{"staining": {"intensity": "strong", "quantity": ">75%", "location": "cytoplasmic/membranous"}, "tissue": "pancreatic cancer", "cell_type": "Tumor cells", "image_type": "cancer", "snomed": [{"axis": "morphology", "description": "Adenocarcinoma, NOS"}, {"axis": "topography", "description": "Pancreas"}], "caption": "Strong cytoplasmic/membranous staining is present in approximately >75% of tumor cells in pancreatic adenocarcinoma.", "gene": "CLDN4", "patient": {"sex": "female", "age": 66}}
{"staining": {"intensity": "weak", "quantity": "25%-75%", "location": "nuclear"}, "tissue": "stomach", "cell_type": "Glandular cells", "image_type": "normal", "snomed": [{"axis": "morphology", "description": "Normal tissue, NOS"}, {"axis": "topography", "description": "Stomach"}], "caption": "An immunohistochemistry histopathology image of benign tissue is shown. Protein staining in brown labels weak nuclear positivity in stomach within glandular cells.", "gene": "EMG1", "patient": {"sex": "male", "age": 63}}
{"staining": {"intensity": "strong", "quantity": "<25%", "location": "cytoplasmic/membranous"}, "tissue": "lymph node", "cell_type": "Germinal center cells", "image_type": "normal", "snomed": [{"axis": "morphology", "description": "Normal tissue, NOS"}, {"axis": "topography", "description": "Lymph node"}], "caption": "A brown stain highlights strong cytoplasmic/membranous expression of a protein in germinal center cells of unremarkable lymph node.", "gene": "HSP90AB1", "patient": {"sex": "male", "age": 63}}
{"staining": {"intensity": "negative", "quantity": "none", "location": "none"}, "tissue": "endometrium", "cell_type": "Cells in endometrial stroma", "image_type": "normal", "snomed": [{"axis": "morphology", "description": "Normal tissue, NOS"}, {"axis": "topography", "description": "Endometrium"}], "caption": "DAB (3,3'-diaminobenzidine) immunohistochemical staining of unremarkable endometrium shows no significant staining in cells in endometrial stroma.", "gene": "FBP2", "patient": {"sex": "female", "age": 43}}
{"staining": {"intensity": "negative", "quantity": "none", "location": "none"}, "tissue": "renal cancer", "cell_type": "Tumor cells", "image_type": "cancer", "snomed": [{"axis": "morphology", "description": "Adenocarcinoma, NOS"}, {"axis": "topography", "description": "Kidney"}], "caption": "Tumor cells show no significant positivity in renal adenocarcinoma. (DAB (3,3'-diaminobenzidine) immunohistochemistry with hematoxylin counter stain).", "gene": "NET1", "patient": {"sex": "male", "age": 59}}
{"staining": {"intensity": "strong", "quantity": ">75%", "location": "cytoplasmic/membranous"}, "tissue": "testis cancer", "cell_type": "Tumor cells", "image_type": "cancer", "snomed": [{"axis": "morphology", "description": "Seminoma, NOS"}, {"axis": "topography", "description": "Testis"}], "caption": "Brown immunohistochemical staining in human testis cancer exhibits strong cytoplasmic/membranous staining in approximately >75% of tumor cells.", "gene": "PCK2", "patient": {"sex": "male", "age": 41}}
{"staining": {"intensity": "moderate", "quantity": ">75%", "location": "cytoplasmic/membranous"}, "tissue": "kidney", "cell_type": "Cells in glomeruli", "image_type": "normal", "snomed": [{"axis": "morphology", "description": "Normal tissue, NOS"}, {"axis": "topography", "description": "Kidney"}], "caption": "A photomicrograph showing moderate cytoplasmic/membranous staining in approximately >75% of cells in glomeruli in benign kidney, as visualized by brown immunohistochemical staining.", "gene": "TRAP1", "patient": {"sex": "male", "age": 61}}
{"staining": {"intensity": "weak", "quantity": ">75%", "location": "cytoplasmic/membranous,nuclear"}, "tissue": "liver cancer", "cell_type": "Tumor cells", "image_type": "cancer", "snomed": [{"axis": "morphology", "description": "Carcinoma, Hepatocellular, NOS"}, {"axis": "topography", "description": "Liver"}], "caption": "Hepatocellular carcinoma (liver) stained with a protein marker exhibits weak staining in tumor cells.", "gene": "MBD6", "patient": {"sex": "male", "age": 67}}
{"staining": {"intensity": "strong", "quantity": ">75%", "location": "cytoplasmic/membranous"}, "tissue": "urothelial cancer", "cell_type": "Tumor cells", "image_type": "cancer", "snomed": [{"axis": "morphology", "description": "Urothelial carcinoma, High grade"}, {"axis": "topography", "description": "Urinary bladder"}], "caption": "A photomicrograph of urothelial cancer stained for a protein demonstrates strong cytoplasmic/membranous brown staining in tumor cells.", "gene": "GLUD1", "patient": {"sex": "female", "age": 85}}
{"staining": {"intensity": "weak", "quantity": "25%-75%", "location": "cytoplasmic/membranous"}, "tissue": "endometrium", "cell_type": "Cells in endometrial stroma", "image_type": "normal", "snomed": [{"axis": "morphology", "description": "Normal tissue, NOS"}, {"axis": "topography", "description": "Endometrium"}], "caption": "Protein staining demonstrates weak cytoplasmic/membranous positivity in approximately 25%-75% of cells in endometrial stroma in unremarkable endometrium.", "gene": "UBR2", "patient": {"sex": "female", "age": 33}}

+++++

◆ Work to complete
The answer is all of the material, given again exactly.

◆ Response for this exercise
{"staining": {"intensity": "strong", "quantity": ">75%", "location": "cytoplasmic/membranous"}, "tissue": "pancreatic cancer", "cell_type": "Tumor cells", "image_type": "cancer", "snomed": [{"axis": "morphology", "description": "Adenocarcinoma, NOS"}, {"axis": "topography", "description": "Pancreas"}], "caption": "Strong cytoplasmic/membranous staining is present in approximately >75% of tumor cells in pancreatic adenocarcinoma.", "gene": "CLDN4", "patient": {"sex": "female", "age": 66}}
{"staining": {"intensity": "weak", "quantity": "25%-75%", "location": "nuclear"}, "tissue": "stomach", "cell_type": "Glandular cells", "image_type": "normal", "snomed": [{"axis": "morphology", "description": "Normal tissue, NOS"}, {"axis": "topography", "description": "Stomach"}], "caption": "An immunohistochemistry histopathology image of benign tissue is shown. Protein staining in brown labels weak nuclear positivity in stomach within glandular cells.", "gene": "EMG1", "patient": {"sex": "male", "age": 63}}
{"staining": {"intensity": "strong", "quantity": "<25%", "location": "cytoplasmic/membranous"}, "tissue": "lymph node", "cell_type": "Germinal center cells", "image_type": "normal", "snomed": [{"axis": "morphology", "description": "Normal tissue, NOS"}, {"axis": "topography", "description": "Lymph node"}], "caption": "A brown stain highlights strong cytoplasmic/membranous expression of a protein in germinal center cells of unremarkable lymph node.", "gene": "HSP90AB1", "patient": {"sex": "male", "age": 63}}
{"staining": {"intensity": "negative", "quantity": "none", "location": "none"}, "tissue": "endometrium", "cell_type": "Cells in endometrial stroma", "image_type": "normal", "snomed": [{"axis": "morphology", "description": "Normal tissue, NOS"}, {"axis": "topography", "description": "Endometrium"}], "caption": "DAB (3,3'-diaminobenzidine) immunohistochemical staining of unremarkable endometrium shows no significant staining in cells in endometrial stroma.", "gene": "FBP2", "patient": {"sex": "female", "age": 43}}
{"staining": {"intensity": "negative", "quantity": "none", "location": "none"}, "tissue": "renal cancer", "cell_type": "Tumor cells", "image_type": "cancer", "snomed": [{"axis": "morphology", "description": "Adenocarcinoma, NOS"}, {"axis": "topography", "description": "Kidney"}], "caption": "Tumor cells show no significant positivity in renal adenocarcinoma. (DAB (3,3'-diaminobenzidine) immunohistochemistry with hematoxylin counter stain).", "gene": "NET1", "patient": {"sex": "male", "age": 59}}
{"staining": {"intensity": "strong", "quantity": ">75%", "location": "cytoplasmic/membranous"}, "tissue": "testis cancer", "cell_type": "Tumor cells", "image_type": "cancer", "snomed": [{"axis": "morphology", "description": "Seminoma, NOS"}, {"axis": "topography", "description": "Testis"}], "caption": "Brown immunohistochemical staining in human testis cancer exhibits strong cytoplasmic/membranous staining in approximately >75% of tumor cells.", "gene": "PCK2", "patient": {"sex": "male", "age": 41}}
{"staining": {"intensity": "moderate", "quantity": ">75%", "location": "cytoplasmic/membranous"}, "tissue": "kidney", "cell_type": "Cells in glomeruli", "image_type": "normal", "snomed": [{"axis": "morphology", "description": "Normal tissue, NOS"}, {"axis": "topography", "description": "Kidney"}], "caption": "A photomicrograph showing moderate cytoplasmic/membranous staining in approximately >75% of cells in glomeruli in benign kidney, as visualized by brown immunohistochemical staining.", "gene": "TRAP1", "patient": {"sex": "male", "age": 61}}
{"staining": {"intensity": "weak", "quantity": ">75%", "location": "cytoplasmic/membranous,nuclear"}, "tissue": "liver cancer", "cell_type": "Tumor cells", "image_type": "cancer", "snomed": [{"axis": "morphology", "description": "Carcinoma, Hepatocellular, NOS"}, {"axis": "topography", "description": "Liver"}], "caption": "Hepatocellular carcinoma (liver) stained with a protein marker exhibits weak staining in tumor cells.", "gene": "MBD6", "patient": {"sex": "male", "age": 67}}
{"staining": {"intensity": "strong", "quantity": ">75%", "location": "cytoplasmic/membranous"}, "tissue": "urothelial cancer", "cell_type": "Tumor cells", "image_type": "cancer", "snomed": [{"axis": "morphology", "description": "Urothelial carcinoma, High grade"}, {"axis": "topography", "description": "Urinary bladder"}], "caption": "A photomicrograph of urothelial cancer stained for a protein demonstrates strong cytoplasmic/membranous brown staining in tumor cells.", "gene": "GLUD1", "patient": {"sex": "female", "age": 85}}
{"staining": {"intensity": "weak", "quantity": "25%-75%", "location": "cytoplasmic/membranous"}, "tissue": "endometrium", "cell_type": "Cells in endometrial stroma", "image_type": "normal", "snomed": [{"axis": "morphology", "description": "Normal tissue, NOS"}, {"axis": "topography", "description": "Endometrium"}], "caption": "Protein staining demonstrates weak cytoplasmic/membranous positivity in approximately 25%-75% of cells in endometrial stroma in unremarkable endometrium.", "gene": "UBR2", "patient": {"sex": "female", "age": 33}}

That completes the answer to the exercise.